VIDA EXIGENTE E DESIGUAL

Há anos, dedico parte do meu tempo ocioso, o que não é pouco, à minha modesta produção literária. Escrever me satisfaz. Sempre foi assim. Nesse período, produzi dois pequenos romances, cinco narrativas de viagens, alguns contos e um número de crônicas que já ultrapassou três centenas. As crônicas são de variada temática e versam sob o cotidiano imediato, assuntos políticos e econômicos, prosas ficcionais e relatos temporais.

Espero continuar a escrever, a despeito da idade avançada em dias, já reivindicada pelos anos que avançam celeremente. Os oitenta janeiros do meu genetlíaco estão bem próximos. Falta menos de três para eu ser considerado um octogenário.

Continuarei a importunar o leitor com meus textos. Serei, por assim dizer, a pedra no sapato a incomodá-lo até o limite de sua paciência.

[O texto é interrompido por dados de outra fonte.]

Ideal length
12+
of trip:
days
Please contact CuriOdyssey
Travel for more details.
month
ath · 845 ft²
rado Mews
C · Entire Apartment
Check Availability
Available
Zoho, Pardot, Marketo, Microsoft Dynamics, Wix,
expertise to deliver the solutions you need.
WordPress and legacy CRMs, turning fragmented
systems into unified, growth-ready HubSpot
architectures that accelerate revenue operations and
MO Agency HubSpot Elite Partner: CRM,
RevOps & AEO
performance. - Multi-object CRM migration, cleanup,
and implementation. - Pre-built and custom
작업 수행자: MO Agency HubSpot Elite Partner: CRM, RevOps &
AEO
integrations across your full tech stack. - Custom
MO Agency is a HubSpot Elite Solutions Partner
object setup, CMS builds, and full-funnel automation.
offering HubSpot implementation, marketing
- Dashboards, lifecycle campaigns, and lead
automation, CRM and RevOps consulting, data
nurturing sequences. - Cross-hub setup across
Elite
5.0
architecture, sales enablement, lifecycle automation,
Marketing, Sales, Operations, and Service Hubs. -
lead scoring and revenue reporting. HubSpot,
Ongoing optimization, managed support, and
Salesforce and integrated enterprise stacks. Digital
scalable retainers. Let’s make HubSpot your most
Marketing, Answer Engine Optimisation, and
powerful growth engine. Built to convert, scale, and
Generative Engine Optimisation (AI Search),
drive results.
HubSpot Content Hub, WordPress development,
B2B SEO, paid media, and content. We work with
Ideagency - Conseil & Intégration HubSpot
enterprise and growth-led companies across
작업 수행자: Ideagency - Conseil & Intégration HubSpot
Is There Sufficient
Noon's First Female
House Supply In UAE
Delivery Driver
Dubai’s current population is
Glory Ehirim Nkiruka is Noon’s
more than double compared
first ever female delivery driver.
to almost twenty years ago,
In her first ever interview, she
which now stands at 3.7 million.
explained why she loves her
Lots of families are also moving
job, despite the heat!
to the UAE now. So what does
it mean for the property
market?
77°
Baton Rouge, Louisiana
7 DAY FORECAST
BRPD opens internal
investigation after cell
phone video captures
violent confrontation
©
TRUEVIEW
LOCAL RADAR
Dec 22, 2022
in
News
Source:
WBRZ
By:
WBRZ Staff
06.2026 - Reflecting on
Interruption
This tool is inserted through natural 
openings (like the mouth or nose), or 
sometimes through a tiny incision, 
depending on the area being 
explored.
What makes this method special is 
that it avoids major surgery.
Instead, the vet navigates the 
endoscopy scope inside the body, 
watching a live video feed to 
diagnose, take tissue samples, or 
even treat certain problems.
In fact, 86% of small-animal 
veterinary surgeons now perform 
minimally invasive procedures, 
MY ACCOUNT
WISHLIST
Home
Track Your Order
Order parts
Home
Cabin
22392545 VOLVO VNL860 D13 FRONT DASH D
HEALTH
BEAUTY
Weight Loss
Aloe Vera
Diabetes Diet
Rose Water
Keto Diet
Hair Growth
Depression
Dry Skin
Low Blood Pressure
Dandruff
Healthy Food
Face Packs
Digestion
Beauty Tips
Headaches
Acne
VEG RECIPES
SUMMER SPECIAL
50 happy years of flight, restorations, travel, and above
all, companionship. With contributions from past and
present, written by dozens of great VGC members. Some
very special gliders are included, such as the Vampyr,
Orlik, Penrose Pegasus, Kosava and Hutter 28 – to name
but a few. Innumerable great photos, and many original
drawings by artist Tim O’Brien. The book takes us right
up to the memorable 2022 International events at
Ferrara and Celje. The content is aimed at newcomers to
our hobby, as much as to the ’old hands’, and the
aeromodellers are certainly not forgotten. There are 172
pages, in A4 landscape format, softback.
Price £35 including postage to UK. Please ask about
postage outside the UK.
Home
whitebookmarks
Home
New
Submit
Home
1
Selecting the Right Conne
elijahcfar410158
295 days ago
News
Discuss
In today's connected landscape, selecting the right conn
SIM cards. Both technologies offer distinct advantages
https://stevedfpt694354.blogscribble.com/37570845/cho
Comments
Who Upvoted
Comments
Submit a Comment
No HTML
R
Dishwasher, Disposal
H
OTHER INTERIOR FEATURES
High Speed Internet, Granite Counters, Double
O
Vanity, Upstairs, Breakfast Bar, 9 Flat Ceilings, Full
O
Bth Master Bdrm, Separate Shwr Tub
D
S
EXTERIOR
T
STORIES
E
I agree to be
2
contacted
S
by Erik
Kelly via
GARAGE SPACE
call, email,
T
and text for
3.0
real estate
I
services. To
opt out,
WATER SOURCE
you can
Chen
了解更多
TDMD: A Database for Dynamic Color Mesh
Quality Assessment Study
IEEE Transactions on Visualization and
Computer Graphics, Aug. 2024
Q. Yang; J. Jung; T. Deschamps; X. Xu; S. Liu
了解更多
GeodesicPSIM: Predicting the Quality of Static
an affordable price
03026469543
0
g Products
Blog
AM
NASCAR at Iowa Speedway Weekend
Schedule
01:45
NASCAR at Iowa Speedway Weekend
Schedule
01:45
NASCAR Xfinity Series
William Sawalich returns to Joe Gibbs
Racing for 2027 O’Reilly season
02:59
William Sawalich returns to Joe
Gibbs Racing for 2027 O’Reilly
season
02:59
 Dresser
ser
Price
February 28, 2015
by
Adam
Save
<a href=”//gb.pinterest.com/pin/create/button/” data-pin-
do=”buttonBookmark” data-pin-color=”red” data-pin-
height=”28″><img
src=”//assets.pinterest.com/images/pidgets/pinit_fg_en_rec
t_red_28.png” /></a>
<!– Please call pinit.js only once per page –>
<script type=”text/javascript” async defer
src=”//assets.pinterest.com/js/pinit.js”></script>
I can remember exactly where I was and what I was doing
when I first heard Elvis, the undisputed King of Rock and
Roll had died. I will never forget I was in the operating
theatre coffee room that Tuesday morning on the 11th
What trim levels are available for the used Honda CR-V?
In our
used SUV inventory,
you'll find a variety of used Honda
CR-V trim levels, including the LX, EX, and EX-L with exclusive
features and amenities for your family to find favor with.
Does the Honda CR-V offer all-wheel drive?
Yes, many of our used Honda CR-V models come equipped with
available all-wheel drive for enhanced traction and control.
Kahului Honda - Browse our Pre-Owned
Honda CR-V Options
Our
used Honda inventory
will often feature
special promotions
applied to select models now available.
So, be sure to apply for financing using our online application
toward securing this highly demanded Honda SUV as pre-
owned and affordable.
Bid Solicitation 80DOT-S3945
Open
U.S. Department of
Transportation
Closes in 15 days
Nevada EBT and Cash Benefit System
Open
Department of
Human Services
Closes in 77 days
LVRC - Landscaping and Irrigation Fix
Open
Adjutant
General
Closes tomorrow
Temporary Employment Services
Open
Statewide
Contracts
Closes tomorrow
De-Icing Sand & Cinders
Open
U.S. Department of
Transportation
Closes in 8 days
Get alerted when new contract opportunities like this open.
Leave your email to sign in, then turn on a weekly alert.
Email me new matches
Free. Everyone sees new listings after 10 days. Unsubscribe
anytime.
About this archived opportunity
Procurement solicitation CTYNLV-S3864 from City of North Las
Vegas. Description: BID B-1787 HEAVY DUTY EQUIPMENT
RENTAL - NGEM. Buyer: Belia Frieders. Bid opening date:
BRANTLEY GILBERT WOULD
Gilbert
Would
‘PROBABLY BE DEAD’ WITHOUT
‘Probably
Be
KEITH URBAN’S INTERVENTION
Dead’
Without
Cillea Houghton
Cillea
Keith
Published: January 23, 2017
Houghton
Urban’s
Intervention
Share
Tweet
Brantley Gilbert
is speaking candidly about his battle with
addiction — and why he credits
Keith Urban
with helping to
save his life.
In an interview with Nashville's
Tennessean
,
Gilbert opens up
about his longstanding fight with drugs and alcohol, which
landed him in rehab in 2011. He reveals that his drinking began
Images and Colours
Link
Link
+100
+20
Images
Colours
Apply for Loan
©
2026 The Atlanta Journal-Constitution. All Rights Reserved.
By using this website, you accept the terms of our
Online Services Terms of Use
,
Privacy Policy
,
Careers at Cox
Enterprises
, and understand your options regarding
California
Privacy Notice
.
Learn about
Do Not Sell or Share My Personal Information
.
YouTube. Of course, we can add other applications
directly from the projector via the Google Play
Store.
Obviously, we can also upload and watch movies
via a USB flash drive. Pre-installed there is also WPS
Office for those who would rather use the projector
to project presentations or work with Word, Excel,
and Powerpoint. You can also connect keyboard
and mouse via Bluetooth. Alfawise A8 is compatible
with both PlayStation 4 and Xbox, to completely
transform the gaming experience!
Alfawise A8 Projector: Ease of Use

Depois desse vago palavreado, eis o que reservei para a leitura de hoje: uma croniqueta inspirada nos acontecimentos vividos por mim nos tempos labutados em meu escritório, situado em edifício da zona central de Brasília. Vejamos, portanto:

Certo restaurante localizado naquele edifício era o espelho de outros estabelecimentos do gênero, ali instalados. Seus cozinheiros jamais tiveram relações de convivência com carnes de primeira. Do boi, preparavam apenas as costelas e pequenos bifes, duros e entranhados de nervos; da galinha, as asas, pés e, raramente, as coxas; os peixes, adquiridos de pequenos supermercados e de pescadores do poluído Lago Paranoá, eram preparados ao molho de poucos ingredientes ou fritados em óleo reprocessado repetidas vezes. Um peroá, peixe oriundo do litoral do Espírito Santo, quando excepcionalmente chegava às panelas daquele restaurante era uma festa, comemorada com o mesmo entusiasmo do governo para divulgar as realizações do Programa Fome Zero. No tocante aos temperos, usava-se apenas sal e pimenta do reino, destinados a minorar a insipidez dos alimentos.

Seria injustiça, todavia, dizer que aquele restaurante não oferecia outras “iguarias” em seu cardápio, estampado em uma lousa verde, com esporádica alteração ao longo do tempo, a não ser quanto aos preços, reajustados com desavisada frequência.

Para viabilizar a oferta de tais “iguarias”, o proprietário permitia que Chaguinha, misto de corretor de imóveis e de cozinheiro amador, preparasse alguns pratos para satisfazer a clientela, bastante enjoada da mesmice gastronômica a que se submetia.

Chaguinha elaborava especialmente os tira-gostos. Às vezes, preparava bifes de fígado bovino (sem cebola, para baratear o preço) e carne de sol, esta, produzida nas dependências do próprio estabelecimento e exposta à secagem sobre os freezeres, nos quais escorriam salmouras vermelhas e gordurosas.

Raramente, Chaguinha servia dobradinha, prato que aprendera a elaborar em visita à Fortaleza. Ele é goiano e jamais vira o mar, exceto em fotografias. Na Praia do Futuro, assustou-se com a imensidão do oceano e com a intrepidez das ondas gigantes.

O versátil Chaguinha deixou de exercer a atividade de cozinheiro naquele restaurante, depois de o proprietário negar-lhe a venda de bebidas, fiado. A dívida crescia na mesma proporção de outras tantas patrocinadas por inadimplentes fregueses. Baiano, Henrique, Alexandre e outros contumazes velhacos quase levaram o dono daquele empreendimento à falência.

O estabelecimento a que me referi ainda existe. Pertence ao mesmo proprietário, que superou as adversidades, o calote das compras fiadas e as reclamações dos clientes. Esse senhor é um homem de bem, vitimado pela própria ingenuidade, pelo governo que o explorou com elevados impostos, e pela vida que lhe tem sido exigente e desigual.